Ecrivain français, né le 19 décembre 1924 à Paris, décédé à Choisel (Yvelines), à l’âge de 91 ans. Philosophe de formation et germaniste, Michel Tournier se destinait à l’enseignement. Il devint célèbre, la quarantaine venue, en publiant des romans dont Le Roi des Aulnes qui fut couronné du prix Goncourt.

En 1950, après avoir échoué à l’agrégation de philosophie pour la seconde fois, il se consacra à la traduction en français d’ouvrages rédigés par des auteurs allemands dont notamment Erich Maria Remarque.
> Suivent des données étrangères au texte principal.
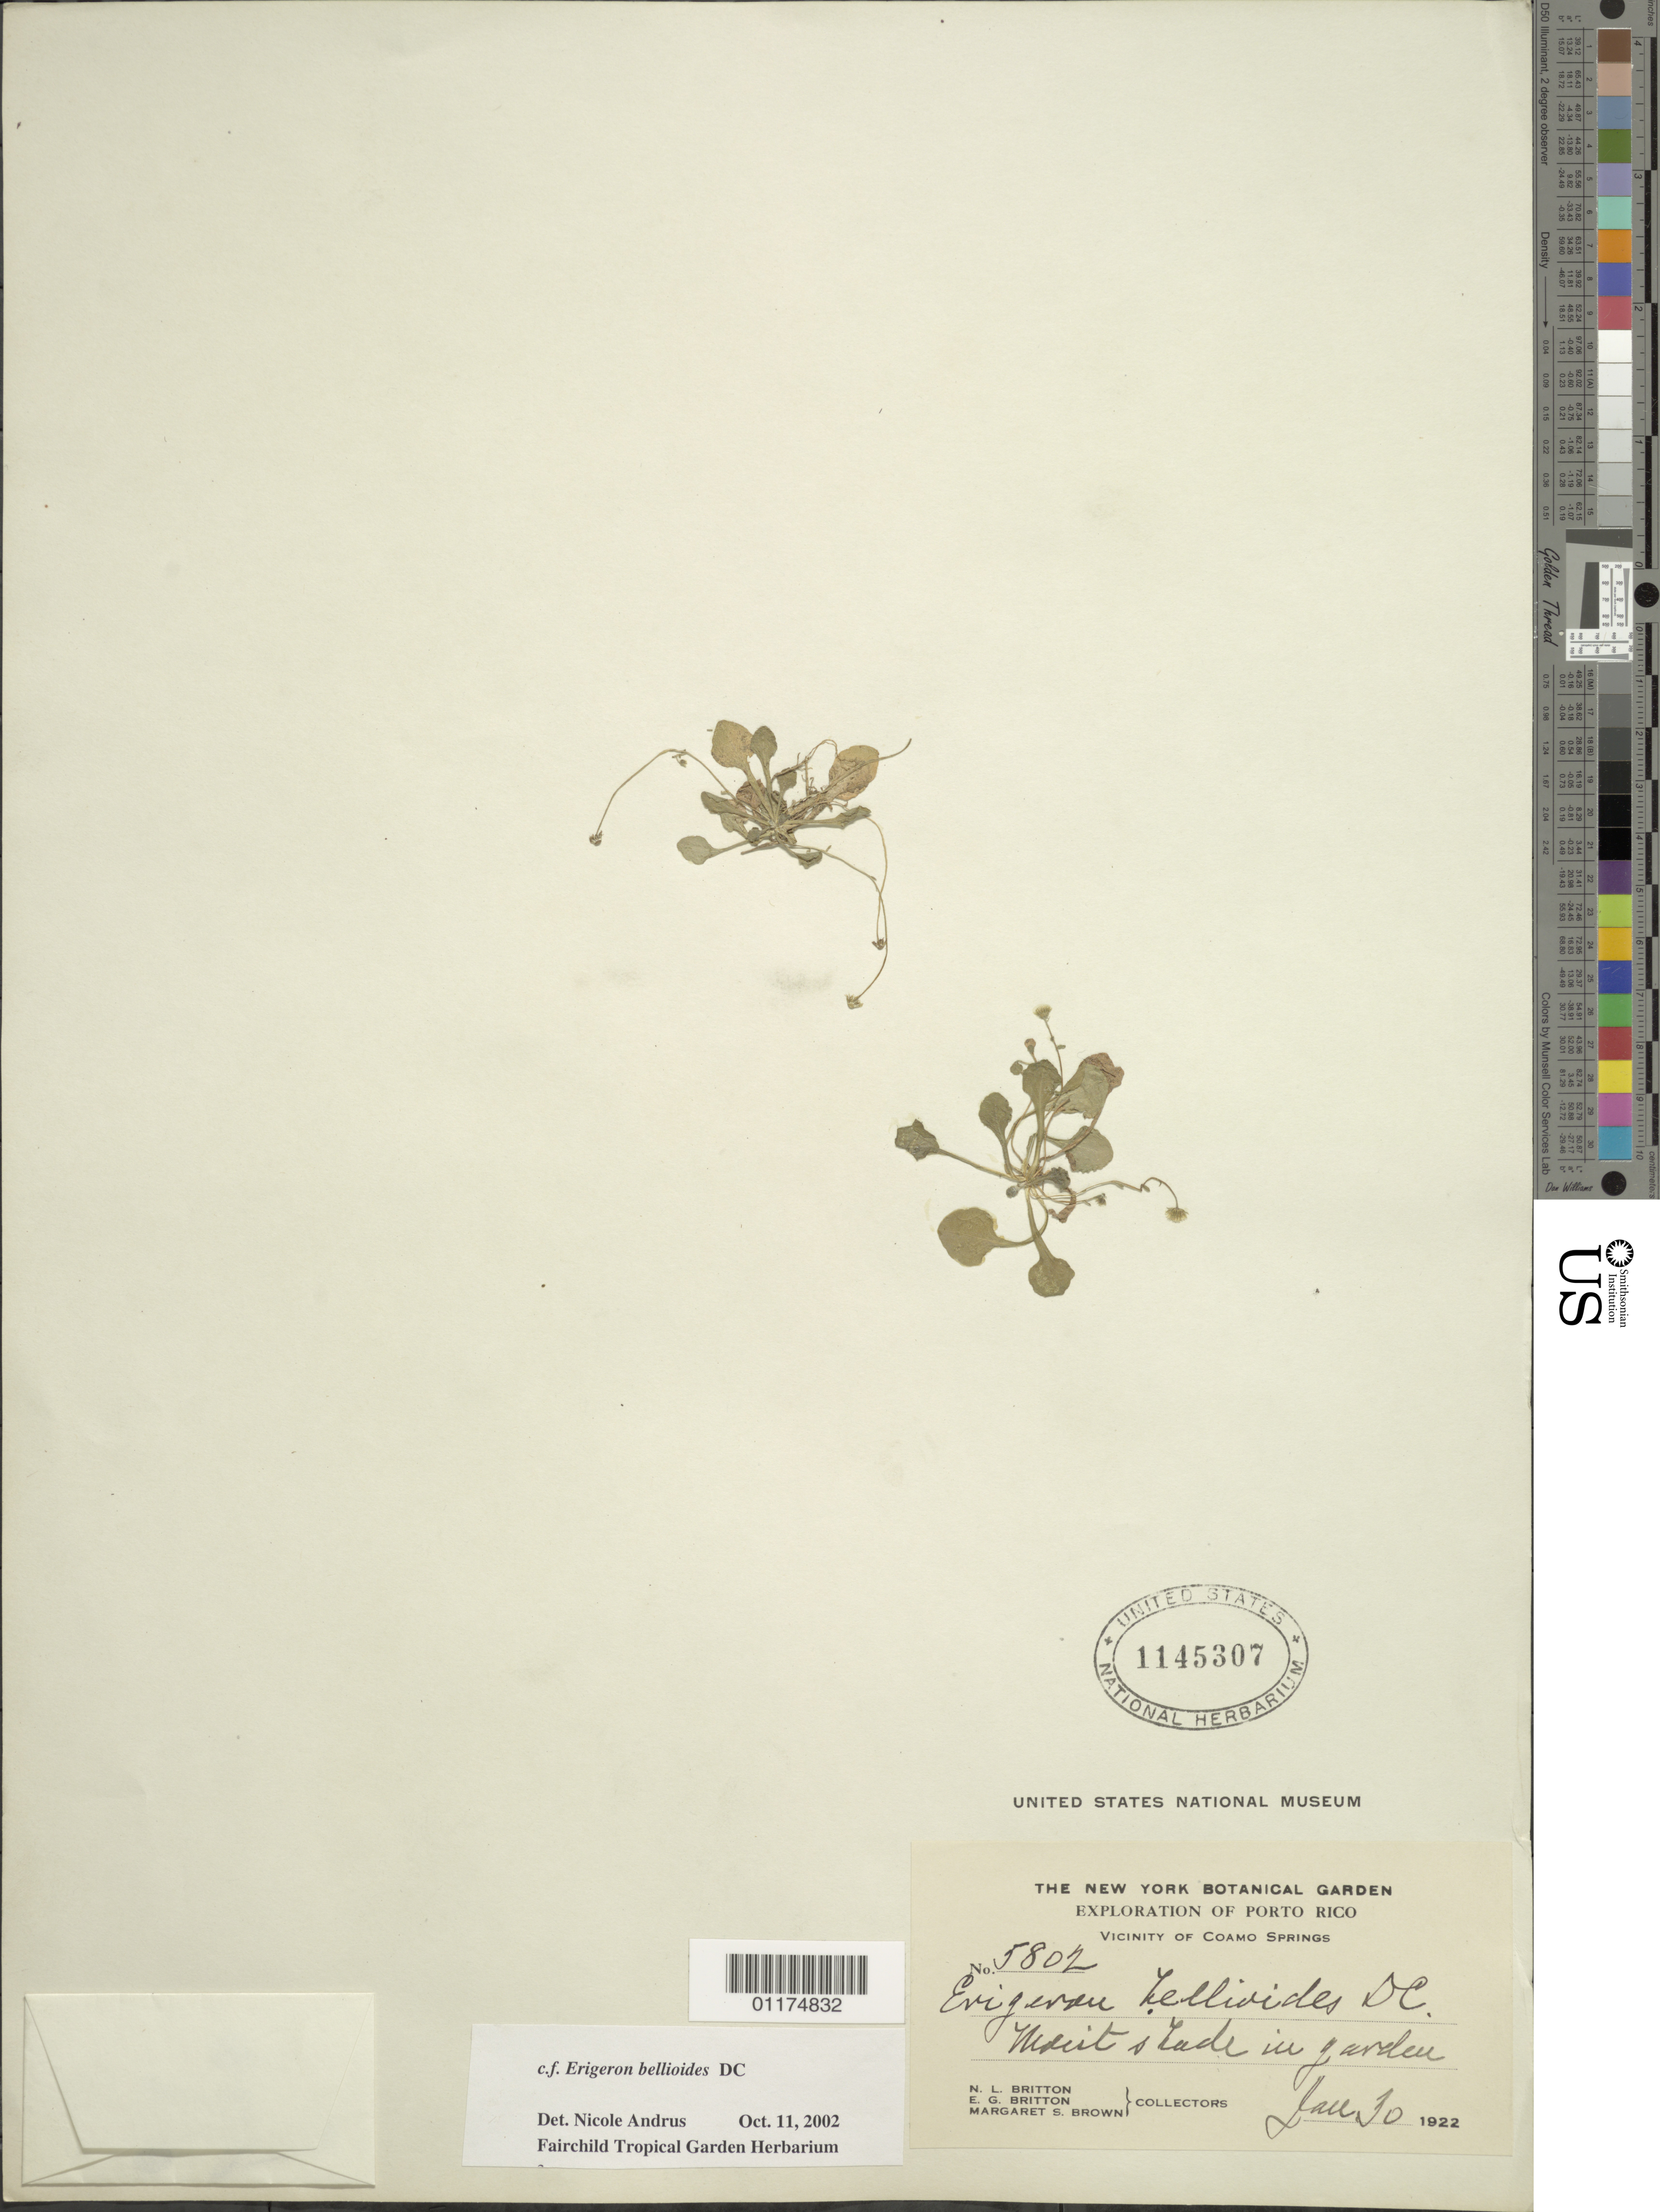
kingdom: Plantae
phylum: Tracheophyta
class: Magnoliopsida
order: Asterales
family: Asteraceae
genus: Erigeron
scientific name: Erigeron bellioides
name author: DC.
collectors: N. Britton, E. G. Britton & M. S. Brown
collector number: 5802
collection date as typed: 30 Jan 1922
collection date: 1922-01-30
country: Puerto Rico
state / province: Coamo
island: Puerto Rico I.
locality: Vicinity of Coamo Springs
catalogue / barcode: US 1145307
Dans les années 1950 et 1960, il participa à des émissions culturelles sur Europe 1 et à la télévision. Il anima également à l’ORTF Chambre noire consacrée à la photographie.

 Habité par la passion de l’écriture, Michel Tournier rédigea à cette époque plusieurs textes qu’il se garda bien de rendre public, les jugeant médiocres. Il osa affronter le jugement de ses contemporains et de la critique en 1967. A l’âge de 42 ans, il publia son premier roman. Pour un coup d’essai, ce fut un coup de maitre : Vendredi ou les limbes du Pacifique remporta le Grand prix de l’Académie française et se vendit à trois millions d’exemplaires. Sa vocation d’écrivain s’affirma les années suivantes. Attendu par la critique, il ne la déçut pas. En 1970, son second roman Le Roi des Aulnes dans lequel il évoquait notamment l’extermination des juifs en Prusse-Orientale fut couronné du prix Goncourt et connut un grand succès en librairie avec quatre millions d’exemplaires vendus en France et plus de vingt-cinq traductions. Ses œuvres suivantes (Vendredi ou la vie sauvage inspiré du livre de Robinson Crusoé, en 1971, Gaspard, Melchior et Balthasar sur le mythe des rois mages en 1980, Gilles et Jeanne sur les amours improbables entre Jeanne d’Arc et Gilles de Rais en 1983) fidélisèrent ses nombreux lecteurs.

 Il publia également de nombreux recueils de contes et de nouvelles dont Le coq de bruyère (1978), La fugue du petit poucet (1979), Le médianoche amoureux inspiré du Décaméron de Boccace. Dans Le Vent Paraclet (1978), un récit autobiographique, il raconta sa jeunesse et ses années en Allemagne après la seconde guerre mondiale. D’autres essais suivirent dont Le vol du Vampire (1981), Célébrations (1999), Journal extime (2002) qui se voulait l’envers du journal intime.

 Retiré depuis plusieurs années dans un ancien presbytère à Choisel, Michel Tournier cessa d’écrire à la fin de sa vie. Il démission en 2009 de l'académie Goncourt dont il était devenu un des membres en 1972. Il accueillait volontiers ses lecteurs ou des journalistes pour évoquer son œuvre. A Marianne Payot, journaliste à L’Express, il confia le 19 mai 2010 : « Je ne me suiciderai pas, mais je trouve que j'ai déjà beaucoup trop vécu. Je souffre de la vieillesse : je n'entreprends plus rien, je ne voyage plus. Je m'ennuie. »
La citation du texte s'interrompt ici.